Les Libériens attendent les premiers résultats de l’élection présidentielle qui s’est tenue dans le calme, mardi 10 octobre, et qui doit désigner le successeur pour six ans d’Ellen Johnson Sirleaf, première femme élue chef d’Etat en Afrique et Prix Nobel de la paix 2011. La Commission électorale nationale (NEC) doit annoncer mercredi après-midi les premiers résultats du scrutin, qui conclut un processus historique de transfert démocratique des pouvoirs après les deux mandats remportés par Mme Sirleaf depuis 2005.

Parmi les favoris, sur une vingtaine de candidats, figure le sénateur George Weah, légende du football africain, battu par Mme Sirleaf au second tour en 2005, puis comme candidat à la vice-présidence en 2011. En lice également, le vice-président Joseph Boakai, l’avocat et vétéran de la politique Charles Brumskine et les puissants hommes d’affaires Benoni Urey et Alexander Cummings. Dans la plus ancienne république d’Afrique subsaharienne, fondée en 1822 sous l’impulsion des Etats-Unis pour des esclaves noirs affranchis, le nouveau président sera le premier en soixante-dix ans à succéder à un autre dirigeant issu des urnes.

Une campagne animée

Plus de 2 millions d’électeurs de ce petit pays anglophone d’Afrique de l’Ouest étaient appelés aux urnes pour désigner le chef de l’Etat et renouveler les 73 sièges de la Chambre des représentants.
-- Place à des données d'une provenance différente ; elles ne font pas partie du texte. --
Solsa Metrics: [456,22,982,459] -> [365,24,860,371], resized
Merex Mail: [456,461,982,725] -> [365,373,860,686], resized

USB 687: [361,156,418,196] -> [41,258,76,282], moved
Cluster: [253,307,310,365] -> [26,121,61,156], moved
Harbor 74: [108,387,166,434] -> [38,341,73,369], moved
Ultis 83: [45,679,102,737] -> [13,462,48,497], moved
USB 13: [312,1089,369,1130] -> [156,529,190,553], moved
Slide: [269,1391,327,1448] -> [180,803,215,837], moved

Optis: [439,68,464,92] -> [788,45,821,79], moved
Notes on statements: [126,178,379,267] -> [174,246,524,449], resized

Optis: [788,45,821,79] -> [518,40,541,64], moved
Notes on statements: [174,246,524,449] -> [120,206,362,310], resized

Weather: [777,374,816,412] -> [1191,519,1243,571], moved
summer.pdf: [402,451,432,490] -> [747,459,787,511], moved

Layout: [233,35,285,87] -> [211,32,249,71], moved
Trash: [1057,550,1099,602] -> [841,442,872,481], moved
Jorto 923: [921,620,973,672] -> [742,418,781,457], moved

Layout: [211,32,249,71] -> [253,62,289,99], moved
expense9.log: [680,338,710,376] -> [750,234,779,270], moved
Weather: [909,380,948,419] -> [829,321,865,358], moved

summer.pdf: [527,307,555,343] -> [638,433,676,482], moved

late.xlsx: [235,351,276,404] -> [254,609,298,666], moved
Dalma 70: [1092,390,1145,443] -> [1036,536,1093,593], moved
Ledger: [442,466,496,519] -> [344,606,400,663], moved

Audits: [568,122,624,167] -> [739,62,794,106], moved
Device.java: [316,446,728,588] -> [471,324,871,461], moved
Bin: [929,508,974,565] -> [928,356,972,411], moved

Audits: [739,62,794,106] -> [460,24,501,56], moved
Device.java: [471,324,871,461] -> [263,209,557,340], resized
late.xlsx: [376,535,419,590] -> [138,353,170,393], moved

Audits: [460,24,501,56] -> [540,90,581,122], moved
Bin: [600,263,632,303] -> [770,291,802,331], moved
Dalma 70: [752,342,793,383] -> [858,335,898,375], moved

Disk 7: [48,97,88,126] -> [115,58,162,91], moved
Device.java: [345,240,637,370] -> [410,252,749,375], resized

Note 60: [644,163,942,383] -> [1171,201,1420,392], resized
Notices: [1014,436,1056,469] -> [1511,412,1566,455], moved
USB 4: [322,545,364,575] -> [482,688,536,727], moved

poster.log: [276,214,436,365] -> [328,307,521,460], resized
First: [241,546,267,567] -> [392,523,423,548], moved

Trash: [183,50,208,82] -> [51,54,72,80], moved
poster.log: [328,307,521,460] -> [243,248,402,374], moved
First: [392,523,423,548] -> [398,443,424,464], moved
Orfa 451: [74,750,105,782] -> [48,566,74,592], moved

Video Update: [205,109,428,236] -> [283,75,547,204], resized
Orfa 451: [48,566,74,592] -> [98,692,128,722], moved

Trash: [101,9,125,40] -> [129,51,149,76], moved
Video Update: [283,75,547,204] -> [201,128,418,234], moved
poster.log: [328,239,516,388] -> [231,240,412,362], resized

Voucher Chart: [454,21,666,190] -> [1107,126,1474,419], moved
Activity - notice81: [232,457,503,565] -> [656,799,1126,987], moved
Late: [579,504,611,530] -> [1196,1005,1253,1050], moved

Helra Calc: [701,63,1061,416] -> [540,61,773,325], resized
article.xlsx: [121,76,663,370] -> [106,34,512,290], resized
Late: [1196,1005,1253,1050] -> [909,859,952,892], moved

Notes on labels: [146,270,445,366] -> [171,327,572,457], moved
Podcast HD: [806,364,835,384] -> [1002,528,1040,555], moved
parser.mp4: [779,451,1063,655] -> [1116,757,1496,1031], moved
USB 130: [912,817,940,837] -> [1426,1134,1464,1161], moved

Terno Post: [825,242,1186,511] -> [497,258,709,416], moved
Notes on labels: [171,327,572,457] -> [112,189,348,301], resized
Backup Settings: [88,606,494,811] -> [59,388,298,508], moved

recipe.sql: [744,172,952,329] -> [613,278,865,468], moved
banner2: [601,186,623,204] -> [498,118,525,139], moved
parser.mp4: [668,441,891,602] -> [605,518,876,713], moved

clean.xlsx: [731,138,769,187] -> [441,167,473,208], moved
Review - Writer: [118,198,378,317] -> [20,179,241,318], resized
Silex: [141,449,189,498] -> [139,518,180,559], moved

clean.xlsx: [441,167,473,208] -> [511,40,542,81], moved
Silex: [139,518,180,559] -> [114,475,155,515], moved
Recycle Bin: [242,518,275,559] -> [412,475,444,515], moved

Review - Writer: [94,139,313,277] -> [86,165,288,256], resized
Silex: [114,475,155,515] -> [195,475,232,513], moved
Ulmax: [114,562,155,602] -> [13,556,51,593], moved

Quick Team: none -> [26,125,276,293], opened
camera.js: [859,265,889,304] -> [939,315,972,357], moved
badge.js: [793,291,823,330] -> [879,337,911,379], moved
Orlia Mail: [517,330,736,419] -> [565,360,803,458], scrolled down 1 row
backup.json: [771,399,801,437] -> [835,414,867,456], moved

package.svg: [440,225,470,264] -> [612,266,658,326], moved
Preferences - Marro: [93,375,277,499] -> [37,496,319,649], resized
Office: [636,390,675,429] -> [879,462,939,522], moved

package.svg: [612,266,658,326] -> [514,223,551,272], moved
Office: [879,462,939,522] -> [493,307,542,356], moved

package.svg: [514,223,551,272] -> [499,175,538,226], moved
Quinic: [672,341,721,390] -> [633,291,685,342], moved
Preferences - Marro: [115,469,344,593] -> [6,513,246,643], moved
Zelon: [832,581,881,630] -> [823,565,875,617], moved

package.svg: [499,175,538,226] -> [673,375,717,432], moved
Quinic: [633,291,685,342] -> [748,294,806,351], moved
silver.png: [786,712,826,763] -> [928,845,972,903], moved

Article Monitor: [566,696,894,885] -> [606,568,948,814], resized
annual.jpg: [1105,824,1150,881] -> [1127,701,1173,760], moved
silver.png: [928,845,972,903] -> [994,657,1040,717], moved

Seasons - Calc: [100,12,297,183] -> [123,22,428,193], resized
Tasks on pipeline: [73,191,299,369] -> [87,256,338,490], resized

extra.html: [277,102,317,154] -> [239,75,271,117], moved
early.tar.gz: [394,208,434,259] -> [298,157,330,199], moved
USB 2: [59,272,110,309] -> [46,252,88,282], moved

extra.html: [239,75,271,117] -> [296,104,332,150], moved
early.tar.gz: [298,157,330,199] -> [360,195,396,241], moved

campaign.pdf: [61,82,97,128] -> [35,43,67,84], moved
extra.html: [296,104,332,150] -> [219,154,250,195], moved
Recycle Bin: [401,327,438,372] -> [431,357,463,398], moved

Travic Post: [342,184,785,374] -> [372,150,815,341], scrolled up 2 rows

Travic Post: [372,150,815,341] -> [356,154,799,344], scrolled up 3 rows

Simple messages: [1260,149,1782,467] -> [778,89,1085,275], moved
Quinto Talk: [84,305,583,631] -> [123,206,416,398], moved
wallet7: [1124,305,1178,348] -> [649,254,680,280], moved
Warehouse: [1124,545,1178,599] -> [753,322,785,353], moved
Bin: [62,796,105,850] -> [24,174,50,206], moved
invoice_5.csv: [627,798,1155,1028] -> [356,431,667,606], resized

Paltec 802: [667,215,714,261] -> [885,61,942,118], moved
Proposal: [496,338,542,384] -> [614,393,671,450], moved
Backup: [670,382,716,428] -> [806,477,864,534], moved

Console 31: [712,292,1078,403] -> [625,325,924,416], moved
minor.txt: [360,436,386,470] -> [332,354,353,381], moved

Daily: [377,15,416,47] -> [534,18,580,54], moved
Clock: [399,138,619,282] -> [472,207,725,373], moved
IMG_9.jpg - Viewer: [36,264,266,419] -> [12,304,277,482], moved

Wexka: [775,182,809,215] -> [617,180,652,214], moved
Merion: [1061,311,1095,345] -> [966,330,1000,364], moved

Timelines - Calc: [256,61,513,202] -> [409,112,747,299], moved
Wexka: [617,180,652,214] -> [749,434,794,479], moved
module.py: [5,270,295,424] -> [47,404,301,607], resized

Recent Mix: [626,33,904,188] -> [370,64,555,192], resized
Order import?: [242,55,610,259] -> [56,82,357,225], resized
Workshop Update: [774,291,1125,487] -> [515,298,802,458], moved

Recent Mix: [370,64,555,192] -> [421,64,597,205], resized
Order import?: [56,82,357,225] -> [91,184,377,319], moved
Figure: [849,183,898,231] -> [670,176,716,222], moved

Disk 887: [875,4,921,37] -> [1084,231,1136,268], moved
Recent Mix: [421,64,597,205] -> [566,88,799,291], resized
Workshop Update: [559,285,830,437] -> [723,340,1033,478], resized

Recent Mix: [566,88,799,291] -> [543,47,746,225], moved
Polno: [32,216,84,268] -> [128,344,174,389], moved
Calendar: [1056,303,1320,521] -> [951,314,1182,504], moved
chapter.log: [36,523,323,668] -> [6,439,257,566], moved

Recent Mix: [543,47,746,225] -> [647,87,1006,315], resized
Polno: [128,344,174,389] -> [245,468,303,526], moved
Le président de la Commission électorale, Jerome Korkoya, a qualifié mardi la participation de « très forte », sans donner de chiffres. En 2011, au premier tour de la précédente élection présidentielle, le taux de participation avait atteint 71,6 %.

Dès le début de la matinée, de longues files s’étaient formées devant les bureaux de vote de ce pays très pauvre, où la campagne a été animée mais exempte d’incidents graves. L’Union européenne, l’Union africaine, la Communauté économique des Etats de l’Afrique de l’Ouest (Cédéao) et les Etats-Unis ont déployé de nombreux observateurs électoraux.

Le scrutin présidentiel se déroule en deux tours, à moins qu’un candidat n’obtienne la majorité absolue dès le premier. Le « plus probable » est qu’un second tour oppose George Weah à Joseph Boakai, estime Ibrahim Al-Bakri Nyei, un politologue libérien de la School of Oriental and African Studies (SOAS) de Londres, soulignant l’importance de la troisième place, celle du « faiseur de roi ». Cette position devrait revenir à Alexander Cummings, ancien dirigeant de Coca-Cola pour l’Afrique, selon l’analyste.

A Monrovia, George Weah, facilement élu en 2014 sénateur de la province où se trouve la capitale face à un fils de Mme Sirleaf, devrait remporter de nombreux suffrages. « Je pense qu’il apportera le développement », affirme Grace Dennis, une étudiante de 24 ans, déplorant que « les gens obtiennent des diplômes mais ne trouvent pas d’emploi ».

Fantômes de la guerre civile

Après plusieurs années de forte croissance, avec un sommet à 15,7 % en 2007, l’économie libérienne a stagné entre 2014 et 2016, affectée par l’épidémie d’Ebola et la chute du prix des matières premières. Pour redresser économiquement le pays, ravagé en 2014-2016 par l’épidémie d’Ebola en Afrique de l’Ouest, chacun des candidats a insisté sur une recette simple : le développement des routes pour M. Boakai, de l’agriculture pour M. Urey, de l’éducation et de la formation professionnelle pour MM. Weah et Cummings.

Après avoir voté, George Weah a promis en cas de victoire de commencer par « réconcilier les Libériens », avant de « former un gouvernement d’inclusion, auquel tous puissent participer ». « Je suis satisfait qu’autant de Libériens soient venus élire leur dirigeant », a déclaré de son côté M. Boakai, s’engageant à respecter le verdict des urnes.

Mardi, la présidente sortante, 78 ans, qui ne pouvait plus se représenter après deux mandats, a estimé que le Liberia était « prêt pour la transition ». Elle avait déjà appelé lundi les Libériens à mesurer « le chemin parcouru » depuis la guerre civile qui a fait quelque 250 000 morts entre 1989 et 2003. Comme beaucoup d’électeurs de sa génération, Samuel Gbazeki, 64 ans, se dit reconnaissant à l’équipe sortante pour avoir « reconstruit après la guerre », confiant voter pour M. Boakai.

Les fantômes de la guerre civile hantent encore le pays, comme en témoigne la présence parmi les 20 candidats de l’ex-chef de milice Prince Johnson, 65 ans. Aujourd’hui sénateur, il est resté tristement célèbre pour une vidéo le montrant en train de siroter une bière pendant que ses hommes torturaient à mort le président Samuel Doe en 1990.